Un mot n’est pourtant rien sans un contexte. Comment étudier un texte ancien sans étudier son contexte historique ? Le « mauvais mot » est-il utilisé avec une intention coupable ? Est-il utilisé par dérision ? Avec ironie ? La littérature sans ironie, ça va être plate des grands bouts…

Le mot a-t-il été écrit par négligence ? Parce que le racisme a percolé jusqu’à la plume de l’auteur ? Est-ce l’auteur qui utilise le mot avec approbation ? Par provocation ? Ou le met-il dans la bouche d’un personnage ?

En passant, faut-il que tous les personnages dans la littérature parlent sans choquer ? Oublions les utilisations d’autrefois d’expressions aujourd’hui inacceptables. Faut-il que chaque personnage dise de « bonnes » choses avec de « bons » mots ?

C’est vraiment de ça qu’on parle. Je veux dire : l’essence même de l’enseignement et de la littérature.

D’une part, il faut mettre les mots dans leur contexte historique, expliquer pourquoi des gens utilisaient couramment ces mots autrefois.

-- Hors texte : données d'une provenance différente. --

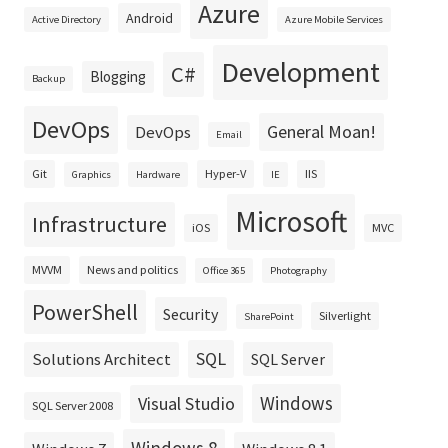
Azure
Android
Active Directory
Azure Mobile Services
Development
C#
Blogging
Backup
DevOps
General Moan!
DevOps
Email
Git
Hyper-V
IIS
Graphics
Hardware
IE
Microsoft
Infrastructure
iOS
MVC
MVVM
News and politics
Office 365
Photography
PowerShell
Security
Silverlight
SharePoint
SQL
Solutions Architect
SQL Server
Windows
Visual Studio
SQL Server 2008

Mais d’autre part, c’est gênant de le rappeler tellement c’est évident : la littérature sert aussi à explorer les coins sombres de l’âme humaine, de l’histoire, des sociétés. C’est un rendez-vous intime avec soi-même et avec les autres.

Qu’on me dise : l’enseignement n’est pas assez diversifié, il faut élargir le programme, faire entrer d’autres auteurs. OK. Mais que la faculté elle-même vienne dire aux étudiants : dans votre cours de littérature québécoise, ou française, ou américaine, vous pouvez cesser de lire les œuvres qui vous choquent, pardon, pas les œuvres qui vous choquent, les œuvres contenant un mot qui vous choque ?

De deux choses l’une. Ou bien les livres sont irrecevables, mal choisis, inacceptables et doivent être exclus du programme. Ou alors ils sont pertinents.

S’ils sont pertinents, bien choisis, j’avoue que je ne comprends pas trop à quoi peut servir un cours où chacun redessine le contenu au gré de ses sensibilités, avec l’autorisation de l’Université.

Y a-t-il eu une sorte de discussion sur le sujet, où l’on aurait pu s’expliquer un peu ?

Non. Pas besoin. C’est une petite censure personnelle, avec détecteurs de mauvais mots, un index portatif à géométrie sociale variable à l’infini qui est institué.

C’est permis, aussi, de dire : c’est ça, le cours. C’est permis, aussi, de changer de cours ou d’étudier autre chose.